Accelerating R's compuation

Now, we will try NVBLAS for the R language, with the help of the following steps:

  1. First, let's write a sgemm.R file which carries out a dot operation:
set.seed(2019)
for(i in seq(1:5)) {
N = 512*(2^i)
A = matrix(rnorm(N^2, mean=0, sd=1), nrow=N)
B = matrix(rnorm(N^2, mean=0, sd=1), nrow=N)
elapsedTime = system.time({C = A %*% B})[3]
gFlops = 2*N*N*N/(elapsedTime * 1e+9);
print(sprintf("Elapsed Time [%d]: %3.3f ms, %.3f GFlops", N, elapsedTime, gFlops))
}
  1. Execute the R script using the following command and compare the performance:
$ LD_PRELOAD=libnvblas.so Rscript sgemm.R

The sample code operates several times, while increasing the data size.
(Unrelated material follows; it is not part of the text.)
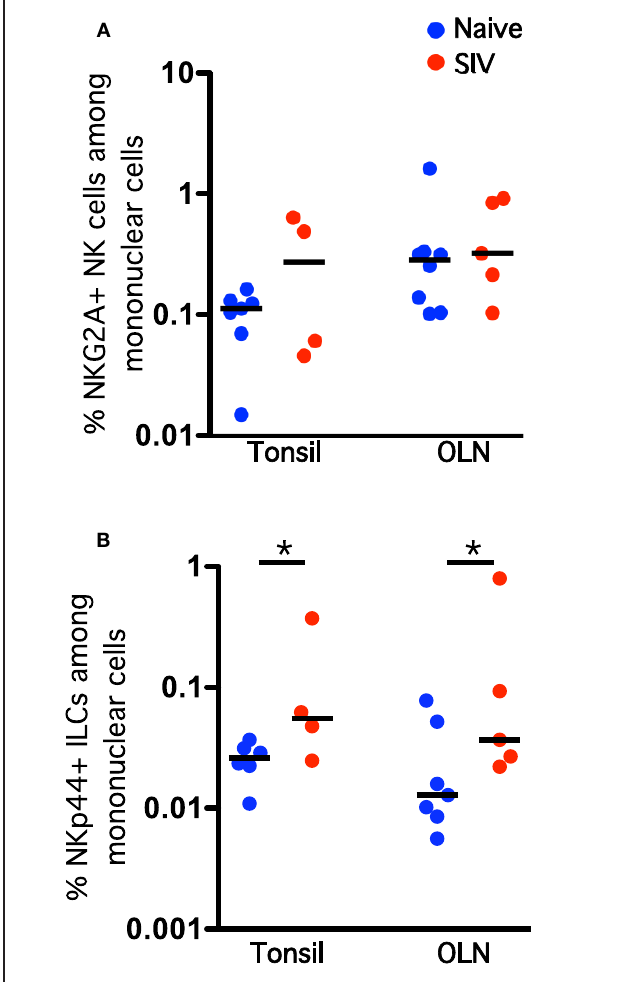
FIGURE 4 | Chronic SIV infection induces an expansion of NKp44 + ILC frequencies in the oral mucosa. Frequencies of NKG2A + NK cells (A) and NKp44 + ILCs (B) among live CD45 + CD3 − mononuclear cells in oral tissues of naïve and SIV-infected macaques. Horizontal lines indicate medians of 4–8 animals per group. Mann–Whitney U -tests were used for naïve-vs.-SIV comparisons; ∗ P < 0 .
The following table shows the outputs of the previous commands:

CPU GPU V100
  • Elapsed Time [1024]: 0.029 ms, 74.051 GFlops
  • Elapsed Time [2048]: 0.110 ms, 156.181 GFlops
  • Elapsed Time [4096]: 0.471 ms, 291.802 GFlops
  • Elapsed Time [8192]: 2.733 ms, 402.309 GFlops
  • Elapsed Time [16384]: 18.291 ms, 480.897 GFlops
  • Elapsed Time [1024]: 0.034 ms, 63.161 GFlops
  • Elapsed Time [2048]: 0.063 ms, 272.696 GFlops
  • Elapsed Time [4096]: 0.286 ms, 480.556 GFlops
  • Elapsed Time [8192]: 1.527 ms, 720.047 GFlops
  • Elapsed Time [16384]: 9.864 ms, 891.737 GFlops

 

From the results, we can see the performance gap between the CPU and GPU. Also, we are able to identify that the performance gain of GPU increases when we increase the sample size.